MaximillianGroup takes the security of our plugins and the trust of our users very seriously. This document outlines the security policies for the Template plugin.

We encourage responsible disclosure of security vulnerabilities. If you believe you have found a security issue in Stellarsizer, please report it to us directly at [email protected].

Please do not create public issues for security vulnerabilities. Publicly disclosing a potential vulnerability before it has been addressed could put users at risk.

When reporting a vulnerability, please include as much of the following information as possible:

• Affected plugin version: (e.g., MaxX OnGuard 0.5.0)
• A detailed description of the vulnerability: Explain how the vulnerability works and its potential impact.
• Steps to reproduce the vulnerability: Provide clear steps to help us verify the issue.
• Proof of concept (PoC): If applicable, provide a PoC demonstrating the vulnerability.

1. Acknowledgment: We will acknowledge receipt of your vulnerability report within 3 business days.
2. Investigation: Our security team will investigate the reported issue to determine its validity and severity.
3. Patching: If the vulnerability is confirmed, we will develop and test a patch to address the issue.
4. Release: We will release the security patch in a timely manner, along with a security advisory that includes:
   • A description of the vulnerability
   • Affected versions of Max OnGuard
   • Remediation steps (usually updating to the patched version)
5. Public Disclosure: We may publicly disclose the vulnerability after a reasonable time period has passed to allow users to update.

We are committed to providing security support for the following Template versions:

• Currently Supported: 0.5.0 and later (up to the latest release)

Once MaxX OnGuard reaches version 1.0.0 (first public release), we will clearly define an end-of-life policy for older versions.

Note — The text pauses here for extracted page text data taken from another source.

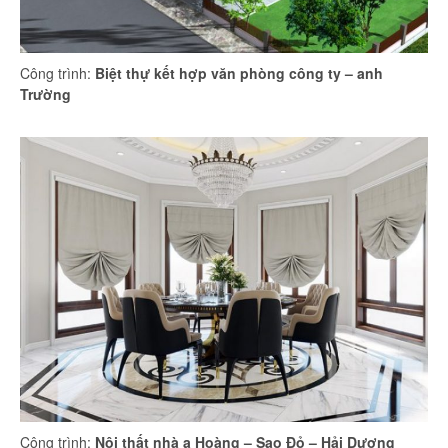
Công trình:
Biệt thự kết hợp văn phòng công ty – anh
Trường
Công trình:
Nội thất nhà a Hoàng – Sao Đỏ – Hải Dương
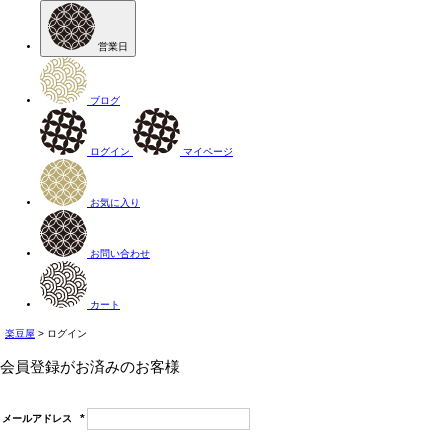
営業日
ブログ
ログイン
マイページ
お気に入り
お問い合わせ
カート
楽豆屋
ログイン
会員登録がお済みのお客様
メールアドレス
(必
須)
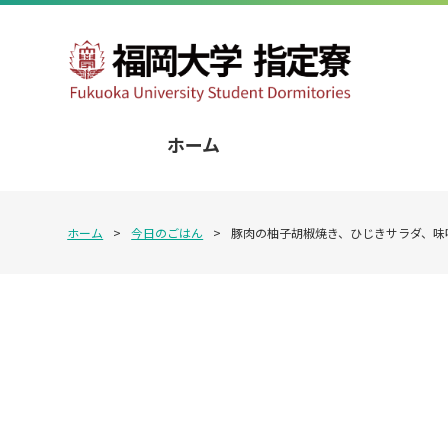
ホーム
ホーム
>
今日のごはん
>
豚肉の柚子胡椒焼き、ひじきサラダ、味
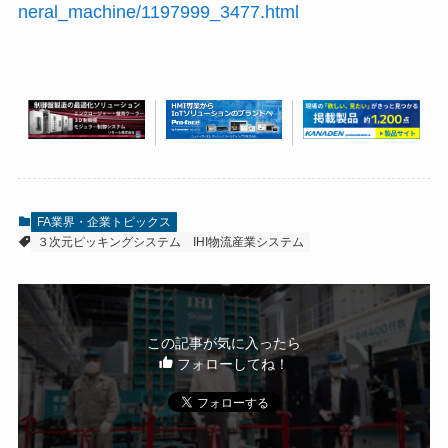
neral_machine/1197999_3477.html
FA業界・企業トピックス
３次元ピッキングシステム
IHI物流産業システム
この記事が気に入ったら
フォローしてね！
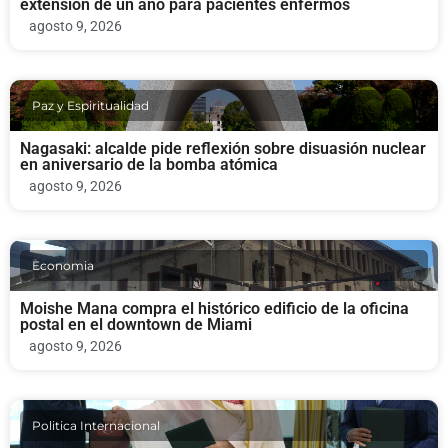
extensión de un año para pacientes enfermos
agosto 9, 2026
Paz y Espiritualidad
Nagasaki: alcalde pide reflexión sobre disuasión nuclear
en aniversario de la bomba atómica
agosto 9, 2026
Economia
Moishe Mana compra el histórico edificio de la oficina
postal en el downtown de Miami
agosto 9, 2026
Politica Internacional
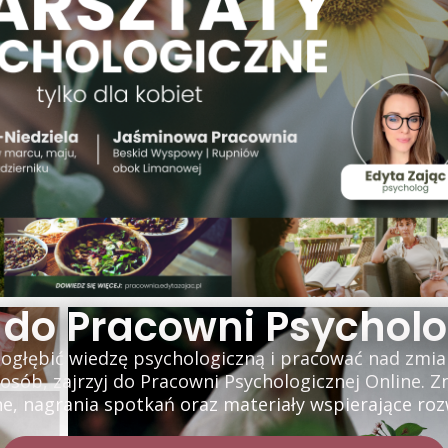
 do Pracowni Psycholo
 pogłębić wiedzę psychologiczną i pracować nad zmia
ób, zajrzyj do Pracowni Psychologicznej Online. Z
e, nagrania spotkań oraz materiały wspierające rozwó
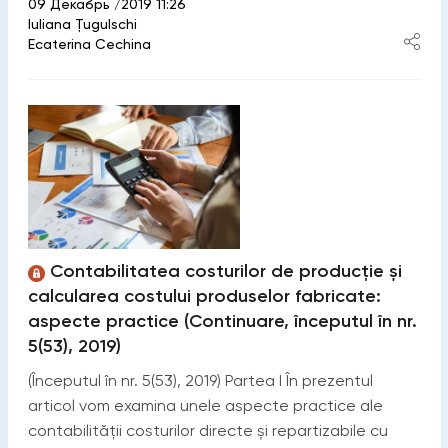
09 Декабрь /2019 11:26
Iuliana Țugulschi
Ecaterina Cechina
Contabilitatea costurilor de producție și
calcularea costului produselor fabricate:
aspecte practice (Continuare, începutul în nr.
5(53), 2019)
(Începutul în nr. 5(53), 2019) Partea I În prezentul
articol vom examina unele aspecte practice ale
contabilităţii costurilor directe și repartizabile cu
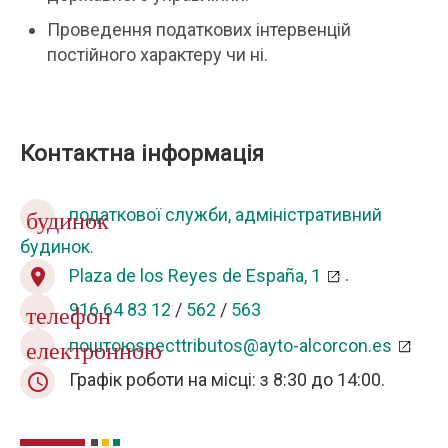
Проведення податкових інтервенцій
постійного характеру чи ні.
Контактна інформація
податкової служби, адміністративний
будинок
будинок.
Plaza de los Reyes de España, 1
.
location_on
916 64 83 12
/
562
/
563
телефон
поштоюspecttributos@ayto-alcorcon.es
електронною
Графік роботи на місці: з 8:30 до 14:00.
query_builder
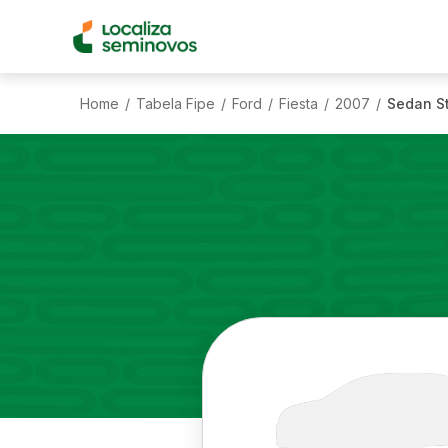
Home
Tabela Fipe
Ford
Fiesta
2007
Sedan St
/
/
/
/
/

We follow secure coding practices during MaxX OnGuard's development, including:

• Input Validation and Sanitization: Protecting against common web vulnerabilities like Cross-Site Scripting (XSS) and SQL Injection.
• Secure Authentication and Authorization: Ensuring only authorized users can access sensitive plugin functionality.
• Dependency Management: Keeping plugin dependencies up-to-date to address known security issues.
• Regular Security Audits: Conducting periodic security reviews to identify and address potential vulnerabilities.

We kindly request that you follow these guidelines when reporting vulnerabilities:

• Do not exploit the vulnerability beyond what is necessary to demonstrate it.
• Do not disclose the vulnerability to any third party until we have had a reasonable opportunity to address it.
• Respect our vulnerability handling process and timelines.

We appreciate your cooperation in helping us keep MaxX OnGuard and its users secure.